Daraufhin mutiert der Film beim Überlebenskampf von Ryan zum Selbstgespräch, durchbrochen durch viele symbolische
Andeutungen, unter anderem einem Christopherus und Buddha, in denen mögliche Antworten aufscheinen könnten, die jedoch
letztlich unerreichbar sind. Das zeigt der kurze Gedanke von Ryan Stone:
RYAN (CONT’D)
But the thing is… I’m still scared. (ängstlich) I’m really scared…
Regie: She rolls in space and stares upwards…
RYAN (CONT’D)
No one will mourn me. No one will pray for my soul. Will you mourn me, Aningang? Is it too late to say a prayer? I’d say
one for myself, but I have never prayed in my life… no one
ever taught me how…
Regie: The tune is lyrical and soothing, tinged with a touch of melancholy.

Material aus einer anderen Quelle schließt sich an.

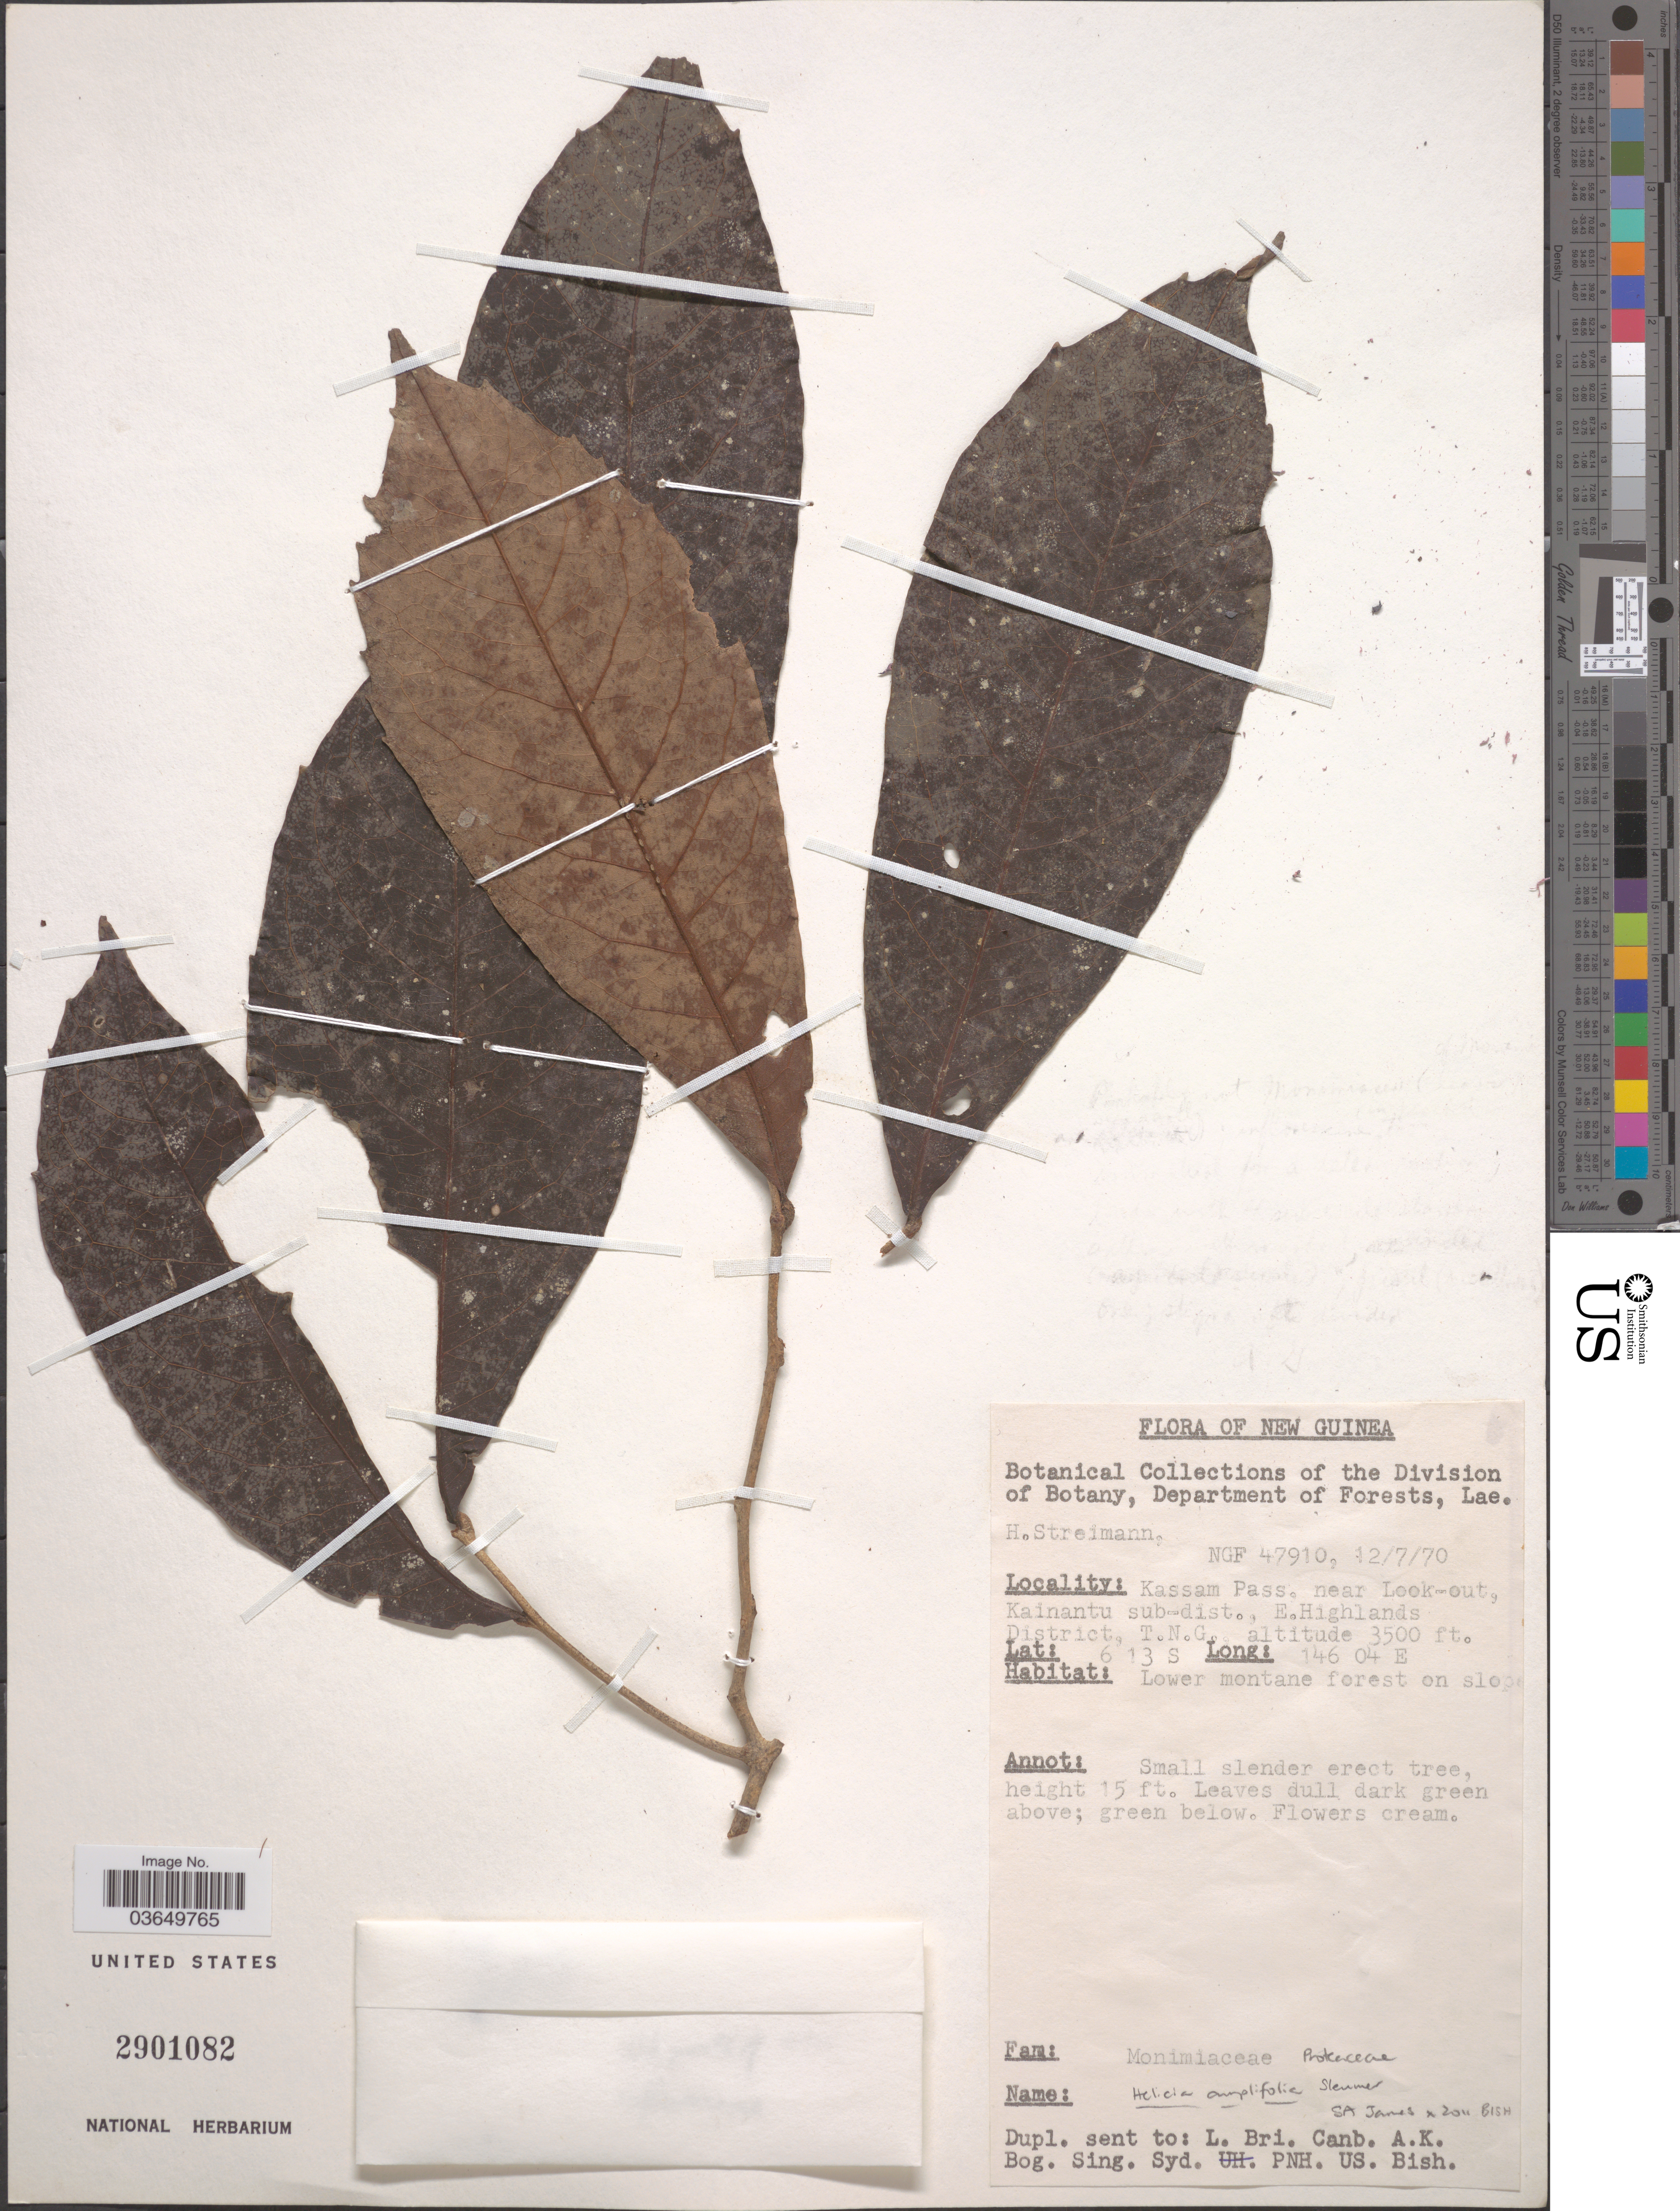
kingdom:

RYAN (CONT’D)No one ever taught me how…
So zeigt der Film auf durchaus geniale Weise letztlich den ´modernen Menschen`, der zwar durch mancherlei existentielle
Herausforderungen grundlegend menschliche Fragen wiederentdeckt, jedoch letztlich keinen Weg kennt, diese Spur
aufzunehmen und ihr zu folgen. Als gäbe es eine Schwerkraft, die diese Fragen und diesen Weg nicht zulässt. So ist die
Schlussszene des Filmes geradezu symbolisch: Der Mensch befindet sich mit Ryan im Landeanflug zur Erde auf der Ebene
eines „pragmatischen try and error“, der dann halt irgendwie überlebt.
Übersetzt man das Wort Gravity mit Gravität im Sinne von Ansehen und Würde, so fällt einem ein Steve Macquin ein, der
den Skalven Northup sagen lässt: “Ich will nicht bloß überleben, ich will leben.”